I looked at my brother, and mauling my confidence that I thought I could have in him, he sat quietly, letting that all happen. The instincts in me nevertheless, sensed his desire to give his voice to it. Indeed, it was verily undeniable that irrespective of the people the argument was abetted by, it was no longer merely about me, or the dearth of a consensus that had sought shelter between me and my mother; it was on my soul and everything good that we both once had to share and on that void as well that had been created by all that we had lost with time, and it was a much bigger deal – only then did I realize that it had never been about the former. It was so often about him as well, only if he cared to notice. As misfortune compels one to concede with the least desired, the hour was pulling me down on my knees. Perhaps, I was already bent. Despite a voice, it was only his that was to be heard. It was no indignation for the affliction in my blood had got hold of the power to make my core shake. And truly enough, I found no ground beneath. “You won’t tell me! Let’s see how you keep mum in front of this.
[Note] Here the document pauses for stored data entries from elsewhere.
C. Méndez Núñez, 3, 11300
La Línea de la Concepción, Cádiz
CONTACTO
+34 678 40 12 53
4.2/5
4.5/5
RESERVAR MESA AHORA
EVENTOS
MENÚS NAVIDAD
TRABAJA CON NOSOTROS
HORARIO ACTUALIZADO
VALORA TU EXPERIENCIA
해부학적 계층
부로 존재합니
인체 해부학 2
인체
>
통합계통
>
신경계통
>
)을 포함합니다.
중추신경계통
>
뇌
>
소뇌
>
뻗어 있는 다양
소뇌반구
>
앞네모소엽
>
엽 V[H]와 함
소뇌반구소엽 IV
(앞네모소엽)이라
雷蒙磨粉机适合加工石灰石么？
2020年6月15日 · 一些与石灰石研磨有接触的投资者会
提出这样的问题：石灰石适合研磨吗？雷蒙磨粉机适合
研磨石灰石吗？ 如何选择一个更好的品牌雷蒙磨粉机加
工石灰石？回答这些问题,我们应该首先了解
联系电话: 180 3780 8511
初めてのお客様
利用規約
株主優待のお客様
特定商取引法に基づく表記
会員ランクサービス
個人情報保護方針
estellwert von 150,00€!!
I will see how you don’t speak!”, my mother blurted out as she rushed into the room again with a bludgeon in her left hand. It was alike a cosh and I only saw her tighten her fist around the caudal end of it before I was rendered all gory.


“Where did you get it from?”, Abigail enquired as she placed her right hand on my right hand, the one I was touching my scar with. “From nowhere Abigail. It was a minor accident.”, I said as I pulled my hand down the desk of the classroom. “I see. Does it hurt?”, Abigail asked, placing her left hand on my right shoulder. 
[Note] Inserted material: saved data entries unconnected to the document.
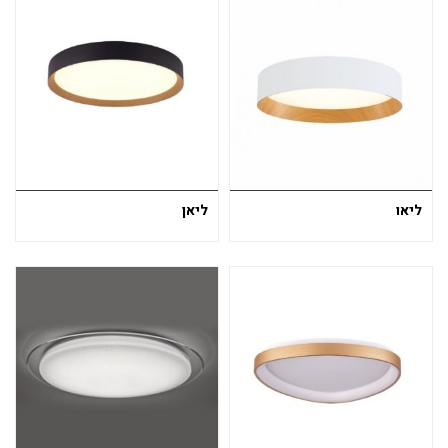
ליאו
ליאן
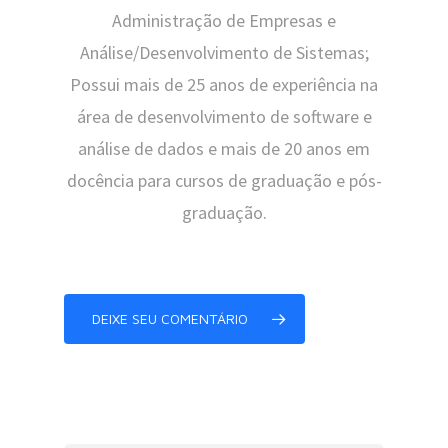
Administração de Empresas e
Análise/Desenvolvimento de Sistemas;
Possui mais de 25 anos de experiência na
área de desenvolvimento de software e
análise de dados e mais de 20 anos em
docência para cursos de graduação e pós-
graduação.
DEIXE SEU COMENTÁRIO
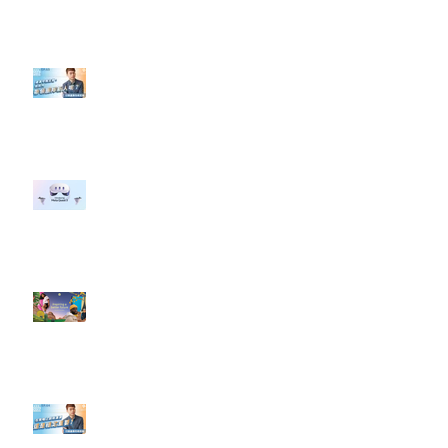
轉換（銷售）成長？」
【#Steven數位社群行銷解惑室】
#點影片看更多​ Q：「企業在數位
行銷上常犯的錯誤？」
#每日第一手國外社群新知 #數位
社群行銷平台的變化 【Meta
預告了新 Quest 3 VR 耳機，代表
了 Metaverse 規劃的下一階段】
#每日第一手國外社群新知 #數位
社群行銷平台的變化【Pinterest
發佈了首份 ESG 報告】
【#Steven數位社群行銷解惑室】
#點影片看更多​ Q：「在策略上創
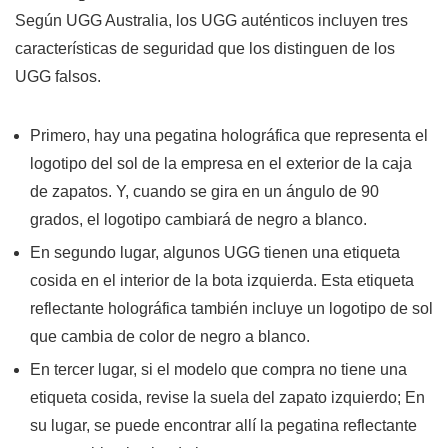
Según UGG Australia, los UGG auténticos incluyen tres
características de seguridad que los distinguen de los
UGG falsos.
Primero, hay una pegatina holográfica que representa el
logotipo del sol de la empresa en el exterior de la caja
de zapatos. Y, cuando se gira en un ángulo de 90
grados, el logotipo cambiará de negro a blanco.
En segundo lugar, algunos UGG tienen una etiqueta
cosida en el interior de la bota izquierda. Esta etiqueta
reflectante holográfica también incluye un logotipo de sol
que cambia de color de negro a blanco.
En tercer lugar, si el modelo que compra no tiene una
etiqueta cosida, revise la suela del zapato izquierdo; En
su lugar, se puede encontrar allí la pegatina reflectante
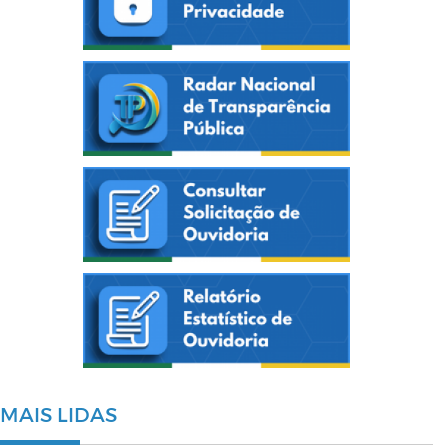
MAIS LIDAS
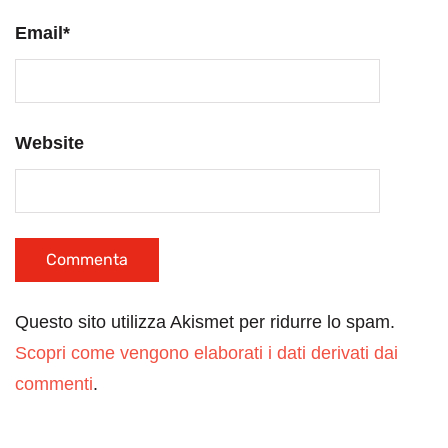
Email
*
Website
Questo sito utilizza Akismet per ridurre lo spam.
Scopri come vengono elaborati i dati derivati dai
commenti
.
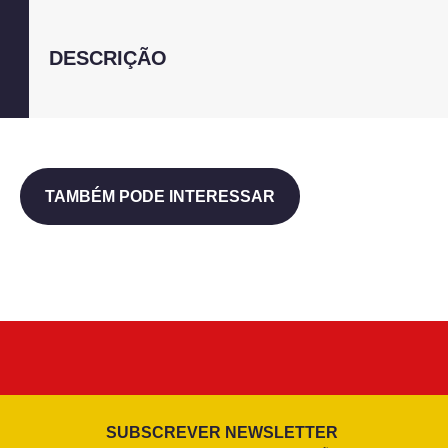
DESCRIÇÃO
TAMBÉM PODE INTERESSAR
SUBSCREVER NEWSLETTER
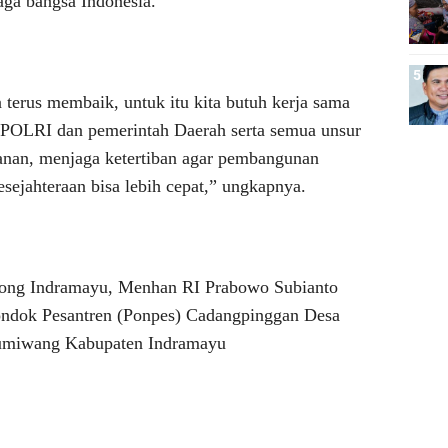
a bangsa Indonesia.
 terus membaik, untuk itu kita butuh kerja sama
, POLRI dan pemerintah Daerah serta semua unsur
anan, menjaga ketertiban agar pembangunan
esejahteraan bisa lebih cepat,” ungkapnya.
song Indramayu, Menhan RI Prabowo Subianto
ndok Pesantren (Ponpes) Cadangpinggan Desa
umiwang Kabupaten Indramayu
Just a blur of a moment passed us both. I was never aware of as intricate an irony as the query of Abigail brought under the spotlight for me right then and there because it could grasp no other place – a query as simple as Abigail’s to settle could be so difficult to heed to in tandem. Did I have my chance? Yes, I surely did. The subtlety of the question nevertheless, too powerful and indomitable, was all that was required for my chance to be confiscated. How I wish I could be oblivious of the tenderness of her query then – I wouldn’t be so fearful to break it. I directed my eyes towards the front. Sylvia was loosening her fingers from the rim. Strangely, the slackened grip on her fingers, in the arrant obverse of what I had admired beholding foremost, was comforting again. I liked the disappearance of the green lines from her fair wrist, so as I conjectured; the veins were no longer under a strain. Her fingers appeared to fall lightly as she descended her left hand from the window to the bottom of her desk. I didn’t crane my neck this time because I didn’t want to know what went on under it; I felt my bruise once again. Abigail’s words “Does it hurt?” drifted past my conscious memory like a soft whisper that caressed my forehead. Only then did I realize that it had been quite some time since I felt at ease.
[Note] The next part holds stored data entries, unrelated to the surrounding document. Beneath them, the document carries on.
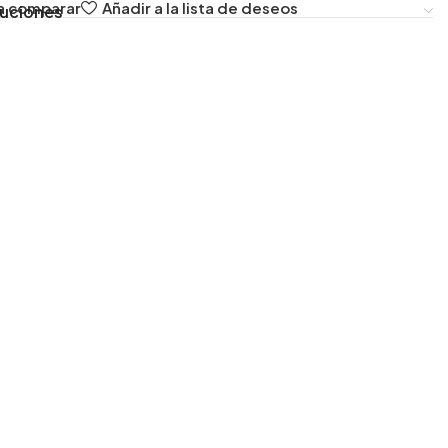
a comparar
Añadir a la lista de deseos
luciones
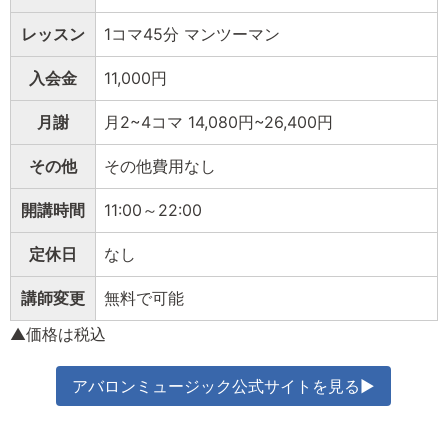
レッスン
1コマ45分 マンツーマン
入会金
11,000円
月謝
月2~4コマ 14,080円~26,400円
その他
その他費用なし
開講時間
11:00～22:00
定休日
なし
講師変更
無料で可能
▲価格は税込
アバロンミュージック公式サイトを見る▶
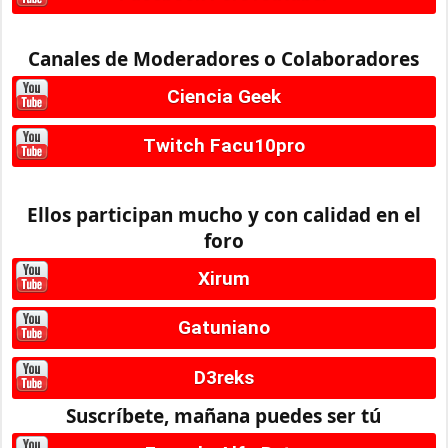
Canales de Moderadores o Colaboradores
Ciencia Geek
Twitch Facu10pro
Ellos participan mucho y con calidad en el
foro
Xirum
Gatuniano
D3reks
Suscríbete, mañana puedes ser tú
“Does it hurt?”, I whispered to myself, only once, and never to ask again – with no want of encore. The bruise was palpable like never before – I knew the answer; it sat on the tip of my tongue, and I was aware of the heat of its flames for the first time, and knew that it would engulf me all in them given I had them all merely for myself to taste. It burnt, and it burnt in the second that came next. It astonished me how just like Sylvia, I clenched my fingers into a fist then while my teeth were attached to the ones of the opposite jaw. It burnt again as I parted my lips. The bell rang, marking the end of the day at school. I looked at Abigail. Her eyes were scintillating. It was unbearable for me to know how my invidious encounter with coercion could intrigue the curiosity in the mind of one. Perhaps, it was possible. And there was beauty in it. “No”, I said, “Let’s take the route from the field. I want to see the daffodils”.